#### What this task involves:
Copy out the passage on the UTF-8S proposal from "6. The UTF-8S" up to and including "Technical Reports (UTR).".

#### Selected passage:
━━━━━━━━━━━━━━━━

6. The UTF-8S proposal is asking for a "quasi-standard" acceptance which we
haven't seen before
False. The Unicode Consortium publishes the Unicode Standard (TUS) and
several Unicode Standard Annixes (UAX) which comprise TUS. These are
standardized components, and share components (such as the UTF-8
transformation and the code allocations) with ISO 10646. In addition to
TUS, the Unicode Consortium publishes Unicode Technical Reports (UTR).
UTRs are intended to make life easier for implementors of TUS by providnig
common techniques for character representation, encoding, collation and
more. There is absolutely no requirement for anyone to implement any
component of a UTR in order to claim compliance with TUS. They are for
guidance only.
We are proposing UTF-8S as the topic of a UTR. As such, thers is no
compunction for any implementor of Unicode to support such an encoding.
There is nothing compelling the encoding to be registered in the IANA
registry or be recognized by a web browser or XML parser. All we are
asking for is that the form of such an encoding be published and
recognized, so it can be referred to and used by implementors of the UTC
who share a need for equivalent binary collation that we have identified to
be not specific to one organization.
This is very similar to the acceptance of UTF-EBCDIC as UTR #16.
PeopleSoft is a big user of UTF-EBCDIC. We use it in our COBOL when it's
running on an EBCDIC platform. We use it in trace files and dump files on
our EBCDIC platforms. Do we expect it to be recognized in HTML? No. XML?
No. The same is true for UTF-8S.

━━━━━━━━━━━━━━━━

#### Material shown:
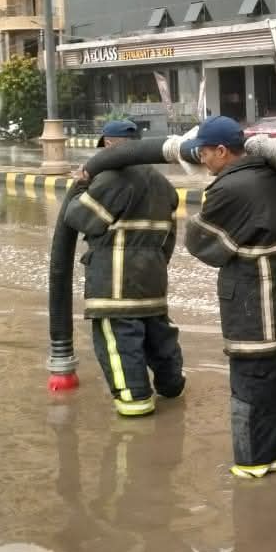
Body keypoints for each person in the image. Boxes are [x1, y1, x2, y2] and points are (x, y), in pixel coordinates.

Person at [181, 116, 276, 479]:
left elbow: (202, 244)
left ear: (222, 151)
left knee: (252, 389)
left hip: (256, 313)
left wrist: (196, 217)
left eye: (205, 153)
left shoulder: (230, 189)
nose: (202, 159)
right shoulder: (273, 175)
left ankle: (254, 468)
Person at [64, 119, 185, 416]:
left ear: (107, 144)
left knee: (119, 342)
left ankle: (135, 401)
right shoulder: (162, 184)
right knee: (158, 334)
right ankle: (172, 385)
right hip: (153, 279)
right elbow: (169, 239)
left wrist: (81, 186)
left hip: (114, 284)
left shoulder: (111, 180)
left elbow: (79, 218)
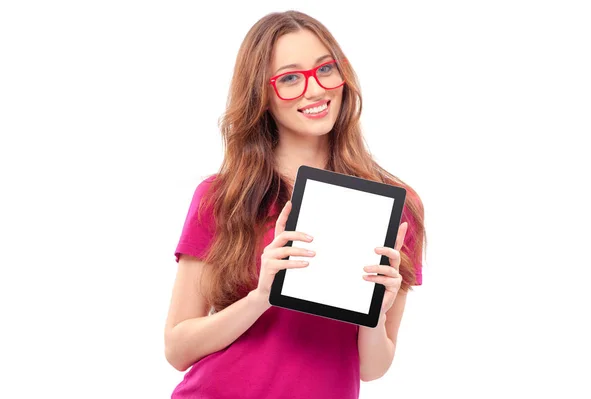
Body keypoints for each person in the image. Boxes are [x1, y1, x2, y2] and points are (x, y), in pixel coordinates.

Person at [164, 10, 426, 399]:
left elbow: (372, 369)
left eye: (326, 69)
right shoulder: (222, 196)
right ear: (262, 96)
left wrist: (376, 315)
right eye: (289, 78)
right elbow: (177, 348)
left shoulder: (397, 206)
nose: (315, 89)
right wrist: (260, 298)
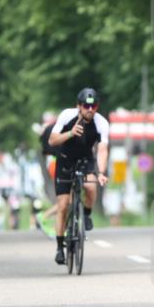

━━━━━━━━━━━━━━━━

#### Exercise answer:
6. The UTF-8S proposal is asking for a "quasi-standard" acceptance which we
haven't seen before
False. The Unicode Consortium publishes the Unicode Standard (TUS) and
several Unicode Standard Annixes (UAX) which comprise TUS. These are
standardized components, and share components (such as the UTF-8
transformation and the code allocations) with ISO 10646. In addition to
TUS, the Unicode Consortium publishes Unicode Technical Reports (UTR).